Das Bild hängt über meinem Schreibtisch - aus gutem Grund ;-)

 

In solchen Situationen merke ich, dass ich das Warten nicht mehr gewohnt bin. Alles soll zügig erledigt werden - ich habe schließlich keine Zeit. Oder besser gesagt: ich will mir diese Zeit nicht nehmen! Es fühlt sich eben nicht gut an, ausgebremst zu werden.

Was steckt - außer diesem unangenehmen Gefühl der Machtlosigkeit - noch hinter unserer Ungeduld? Wissenschaftler haben herausgefunden, dass Geduld auch etwas mit Selbstbeherrschung und Impulskontrolle zu tun hat.
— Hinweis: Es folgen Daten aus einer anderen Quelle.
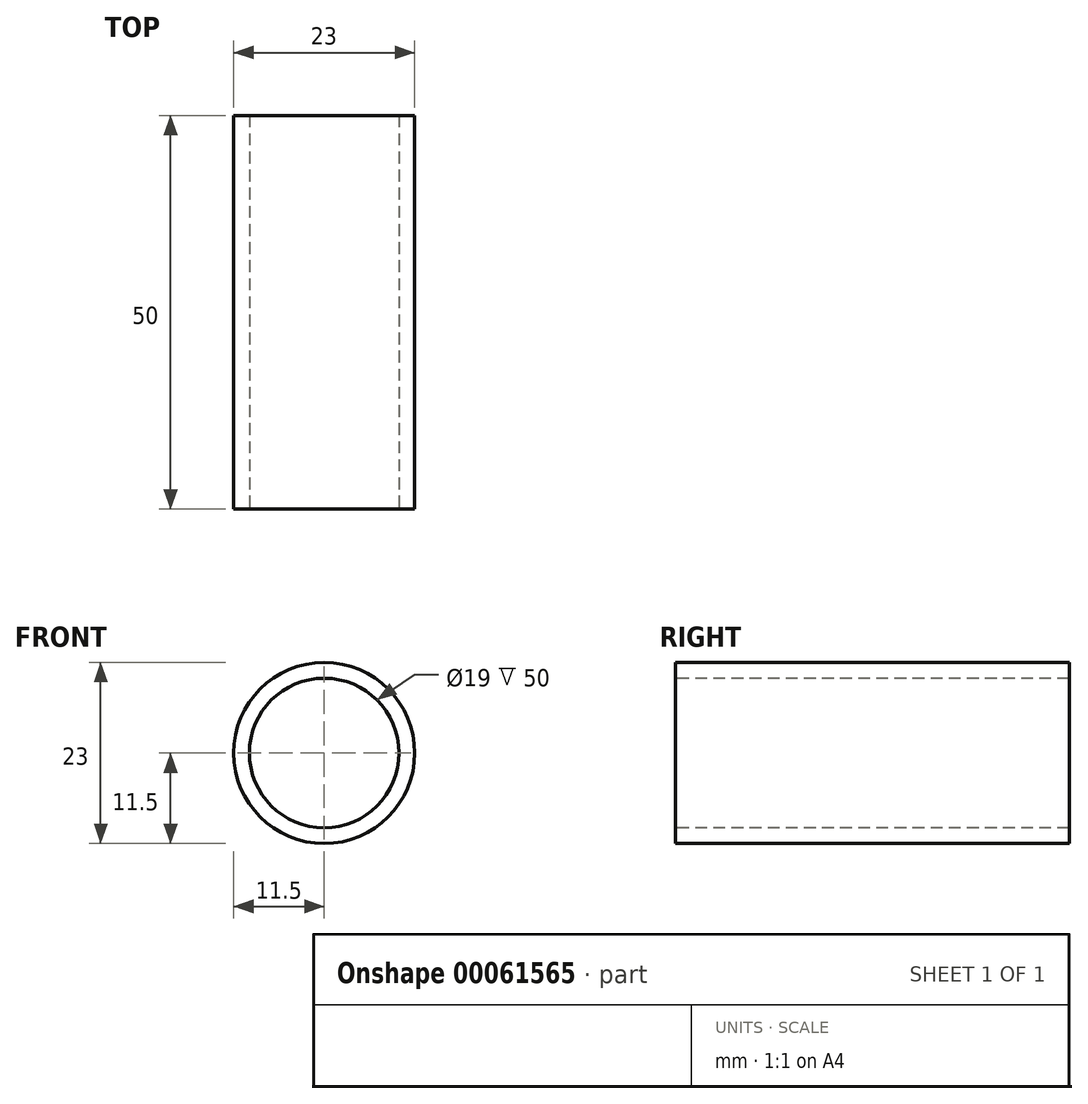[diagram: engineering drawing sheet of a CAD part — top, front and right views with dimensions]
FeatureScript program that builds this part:
annotation { "Feature Type Name" : "Feature", "Feature Type Description" : "" }
export const myFeature = defineFeature(function(context is Context, id is Id, definition is map)
    precondition{}
    {
        {
            var Q0;
            Q0=qCreatedBy(makeId("Front.planeOp"),FACE);
            var sketch = newSketch(context, id + "F0", { "sketchPlane" : qUnion([Q0])});
            skCircle(sketch, "E0", {"center": v(0, 0) * mm, "radius": 11.5 * mm});
            skCircle(sketch, "E1", {"center": v(0, 0) * mm, "radius": 9.5 * mm});
            skSolve(sketch);
        }
        {
            var Q0;
            Q0 = qSketchRegion(id + "F0", true);
            extrude(context, id + "F1", {"entities" : qUnion([Q0]), "oppositeDirection" : true, "depth" : 50 * mm});
        }
    });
Der bekannteste Versuch dazu ist wohl der Marshmallow-Test von Walter Mischel.1 Kindern wurde ein Marshmallow quasi vor die Nase auf den Tisch gelegt. Wenn Sie diesen nicht essen, bis die Versuchsleiter nach einigen Minuten wieder in den Raum kommen, bekommen sie einen zweiten dazu. Wahrscheinlich denken sie jetzt: Was für eine Frage? Natürlich wartet man diese Zeit ab, weil man anschließend ja doppelt so viel zum Naschen hat... Tja, so leicht ist das aber nicht. Nur wer langfristig denkt und seinen Impuls (Hmmmm, lecker! Möchte ich essen!) zurückstellen kann, widersteht dem Drang, das Teil zu verputzen.

Was haben Marshmallows nun aber mit unserem Alltag zu tun? Eigentlich kann man die Marshmallows durch jedes verlockende Etwas ersetzen, dass sich zwischen uns und unsere langfristigen Ziele drängt: gemütliche Couch statt Sportlerfigur, spontane Geldausgaben statt Sparen für größere Anschaffungen oder einen tollen Urlaub, ... oder ... oder... Die Frage, die wir uns in solchen Situationen immer wieder stellen müssen, lautet: Wie wichtig ist mir mein langfristiges Ziel und bin ich bereit, dafür auf den kurzfristigen Genuss, etc. zu verzichten?

Das passt auch zu den Ergebnissen, die Wissenschaftler ausgehend vom o.g. Versuch in einer langfristigen Studie herausgefunden haben: Kinder, die in dieser Situation abgewartet haben, kamen auch im normalen Leben besser klar. Sie wurden als zielstrebiger, erfolgreicher in der Schule und sozial kompetenter beurteilt. Zusätzlich konnten sie mit Rückschlägen besser umgehen.1 Sie waren grundsätzlich besser in der Lage, nicht nur auf kurzfristige Anreize zu reagieren, sondern konnten auch langfristige Ziele verfolgen. Sie handelten - vereinfacht gesagt - überlegter.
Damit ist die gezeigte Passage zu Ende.